▸ ATIVIDADE
No texto sobre a morte de cineclubistas, quem é apresentado como expoente do cineclubismo baiano?

▸ TEXTO
#####

Morte
de cineclubista
O texto que escrevi quando o Antonio Gouveia morreu (https://felipemacedocineclubes.blogspot.com/2011/01/gouveia-intelectual-organico.html) é um dos mais lidos no meu blogue, não sei por quê.
O Gouveia foi um amigo muito próximo; não fui capaz de produzir um artigo com
o mesmo grau de envolvimento – meu – e de interesse para os leitores quando da
morte do Luís Orlando da Silva, expoente do cineclubismo baiano e da
solidariedade cineclubista (e humana) com quem convivi bem menos. Cada vez que
se vai um cineclubista importante, que fez uma contribuição significativa para a
edificação do cineclubismo brasileiro, é muito relevante assinalar essa
trajetória, incorporar essa memória à identidade de um movimento social e
cultural mais que centenário e, no entanto, sempre pouco valorizado,
praticamente desconhecido na memória coletiva. E isso não apenas no nível mais
institucional, mas também entre os próprios cineclubistas que, em ciclos muito
curtos, parecem esquecer tudo, e recomeçam sem cessar – e sem continuidade - o
cineclubismo, quer dizer, essa experiência coletiva, esse projeto de cinema dos
segmentos excluídos do campo dominado pelo cinema comercial.

#####

▸ EXTRATO DE DADOS
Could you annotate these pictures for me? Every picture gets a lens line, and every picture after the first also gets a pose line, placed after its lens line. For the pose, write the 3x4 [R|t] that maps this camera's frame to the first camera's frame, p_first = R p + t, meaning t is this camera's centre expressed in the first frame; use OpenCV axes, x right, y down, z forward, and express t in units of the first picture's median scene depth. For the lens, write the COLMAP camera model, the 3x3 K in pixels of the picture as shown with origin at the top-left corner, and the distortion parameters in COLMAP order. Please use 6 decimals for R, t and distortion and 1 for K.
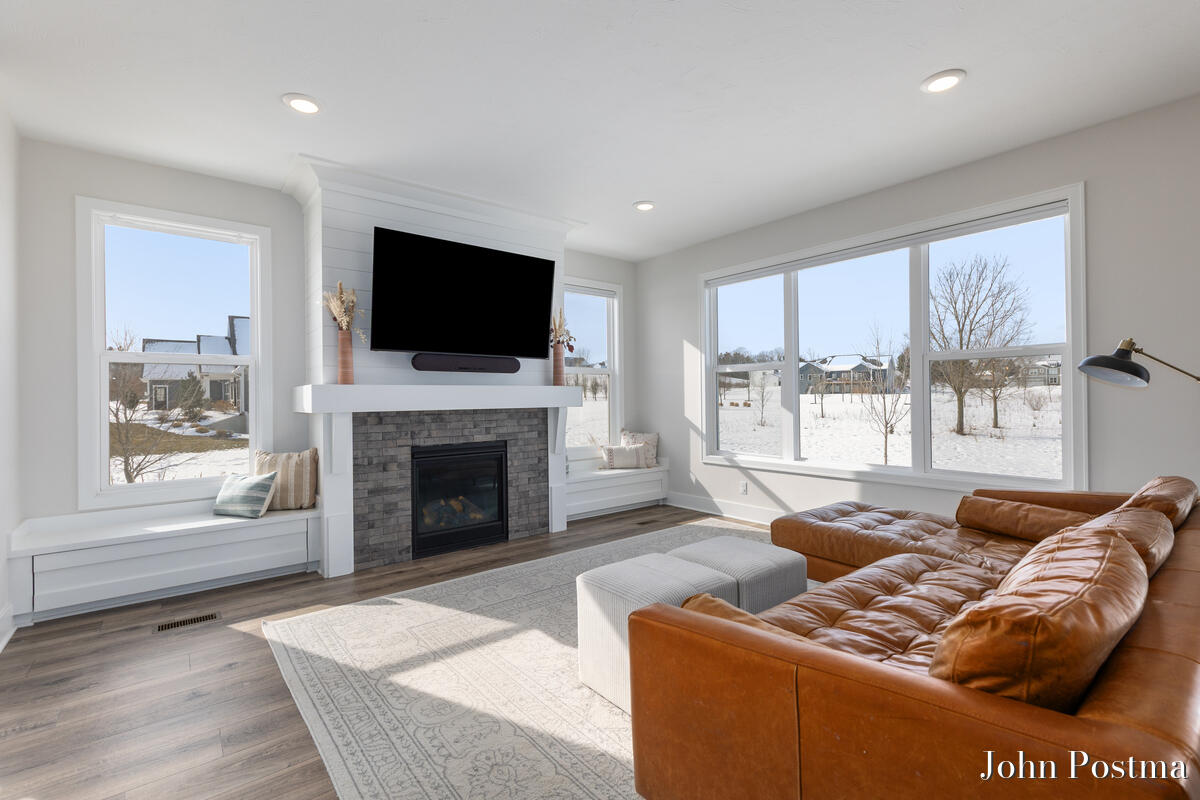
lens RADIAL K [[559.6, 0, 606.4], [0, 559.6, 399.0], [0, 0, 1]] dist [0.005542, 0.000220]
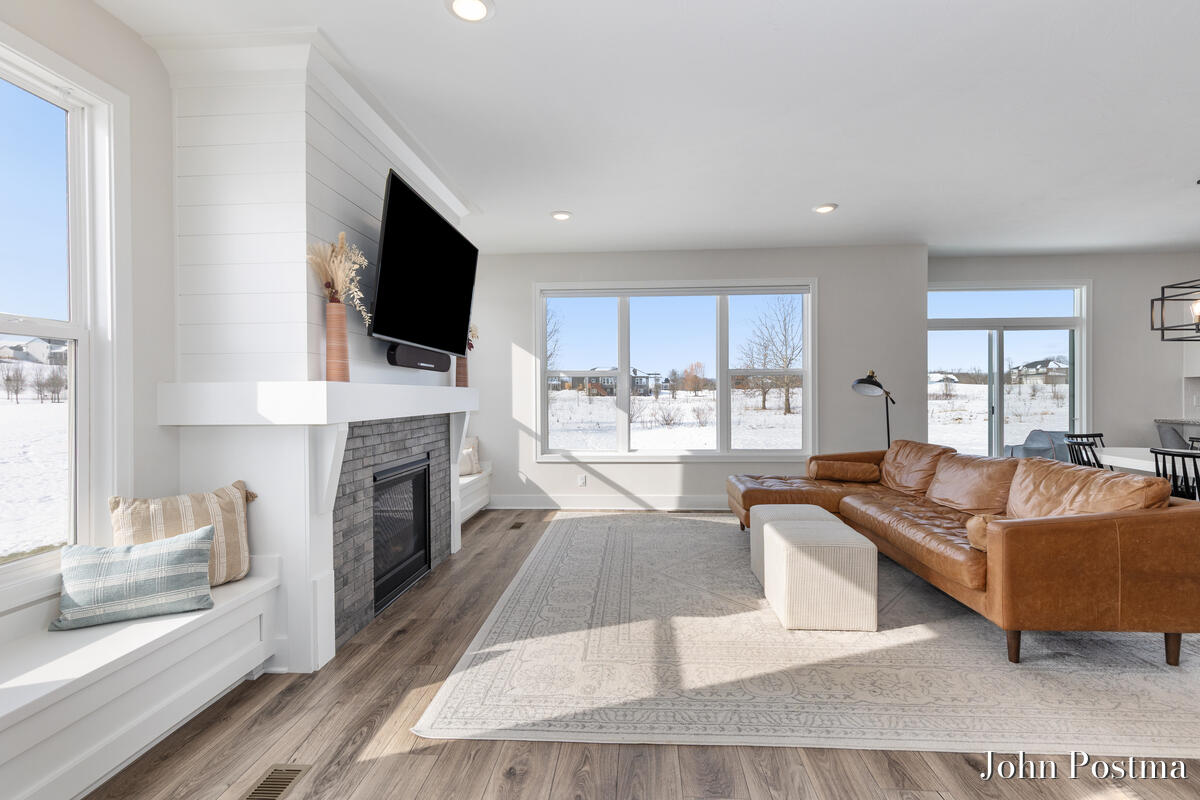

#####

▸ RESPOSTA
Luís Orlando da Silva.